The remote control was a battlefield. Older cousins claimed authority through age, insisting on Neighbours while we fought for Malcolm in the Middle. Sometimes schedules collided and hierarchy decided the outcome, enforced through slaps and pinches that carried both irritation and order. Then came Storm Over Paradise, a rare moment of national alignment, but before it there was Cuando Seas Mía—or simply Paloma, because she was the center of it all. If people now speak of yearning as though it is new, they should have met Paloma. That was education in longing, in heartbreak and in staying even when staying hurt.


Yesterday, years later, something small triggered it all again. News that Chuck Norris had died. I remembered watching Walker, Texas Ranger on KBC, remembered the theme song without effort, In the eyes of a ranger/The unsuspecting stranger/Had better know the truth of wrong from right/'Cause the eyes of a ranger are upon you, as if it had been waiting. I went to YouTube, and for a moment, time collapsed. It was not dramatic but everything dissolved just enough to feel the past press lightly against the present.
That is what nostalgia really does. It does not ask to take you back permanently. It only offers glimpses and brief permissions to remember who you were before you understood what any of it meant.
And maybe that is why it feels heavier now. Because those moments were not curated. Family time was not scheduled or optimized.
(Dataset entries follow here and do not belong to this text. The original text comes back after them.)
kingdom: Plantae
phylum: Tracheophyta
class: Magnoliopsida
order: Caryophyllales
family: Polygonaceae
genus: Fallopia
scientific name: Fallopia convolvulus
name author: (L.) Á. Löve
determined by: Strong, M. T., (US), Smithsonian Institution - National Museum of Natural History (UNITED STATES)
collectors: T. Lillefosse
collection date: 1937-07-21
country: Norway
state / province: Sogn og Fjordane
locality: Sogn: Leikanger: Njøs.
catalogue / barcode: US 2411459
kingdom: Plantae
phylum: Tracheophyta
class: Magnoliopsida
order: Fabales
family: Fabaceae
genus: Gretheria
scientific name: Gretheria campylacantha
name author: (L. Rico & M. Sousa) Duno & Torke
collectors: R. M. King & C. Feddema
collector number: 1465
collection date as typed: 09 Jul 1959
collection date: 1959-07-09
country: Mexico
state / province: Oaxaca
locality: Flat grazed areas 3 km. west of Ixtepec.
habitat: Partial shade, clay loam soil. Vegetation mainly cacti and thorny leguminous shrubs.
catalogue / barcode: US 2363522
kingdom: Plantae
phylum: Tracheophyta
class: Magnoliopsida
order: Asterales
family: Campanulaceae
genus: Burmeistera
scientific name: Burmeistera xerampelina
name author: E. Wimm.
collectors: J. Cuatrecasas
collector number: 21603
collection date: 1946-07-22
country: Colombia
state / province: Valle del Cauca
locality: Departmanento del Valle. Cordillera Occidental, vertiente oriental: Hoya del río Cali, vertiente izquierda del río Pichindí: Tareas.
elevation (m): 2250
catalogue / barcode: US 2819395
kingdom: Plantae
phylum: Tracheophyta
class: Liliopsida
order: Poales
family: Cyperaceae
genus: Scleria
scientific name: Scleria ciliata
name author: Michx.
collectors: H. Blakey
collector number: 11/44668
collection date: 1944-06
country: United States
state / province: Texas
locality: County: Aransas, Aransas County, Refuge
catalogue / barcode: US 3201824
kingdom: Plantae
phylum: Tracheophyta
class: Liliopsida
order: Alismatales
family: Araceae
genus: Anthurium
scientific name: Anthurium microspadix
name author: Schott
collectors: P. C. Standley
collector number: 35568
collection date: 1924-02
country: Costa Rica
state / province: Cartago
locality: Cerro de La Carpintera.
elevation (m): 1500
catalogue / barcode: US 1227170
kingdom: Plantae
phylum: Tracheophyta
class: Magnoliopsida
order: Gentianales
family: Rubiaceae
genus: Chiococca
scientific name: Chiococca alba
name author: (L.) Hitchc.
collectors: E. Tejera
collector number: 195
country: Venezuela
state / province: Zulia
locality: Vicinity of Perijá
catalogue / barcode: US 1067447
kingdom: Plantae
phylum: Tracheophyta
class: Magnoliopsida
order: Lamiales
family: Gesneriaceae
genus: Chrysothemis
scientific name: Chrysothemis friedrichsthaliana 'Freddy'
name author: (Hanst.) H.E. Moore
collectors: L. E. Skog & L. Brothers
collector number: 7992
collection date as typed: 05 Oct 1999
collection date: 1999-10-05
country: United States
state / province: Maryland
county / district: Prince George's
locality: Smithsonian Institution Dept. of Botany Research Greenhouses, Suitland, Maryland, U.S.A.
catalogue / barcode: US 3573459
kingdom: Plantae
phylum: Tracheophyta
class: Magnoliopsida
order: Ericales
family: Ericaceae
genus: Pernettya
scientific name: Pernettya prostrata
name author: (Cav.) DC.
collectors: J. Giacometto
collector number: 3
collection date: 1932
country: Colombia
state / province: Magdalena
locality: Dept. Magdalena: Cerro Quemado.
It simply happened, in front of a flickering screen, in arguments over remotes, in shared laughter and irritation. Now everything is available, on demand and individualized. You can watch anything, anytime and alone.
It is better in many ways. But something about those crowded rooms, those improvised systems, those small struggles for space and sound—they forced us into each other’s presence. They made experience collective.
Now you have Netflix and chill. Back then, we had dust, heat and ten bob—and somehow, it was enough.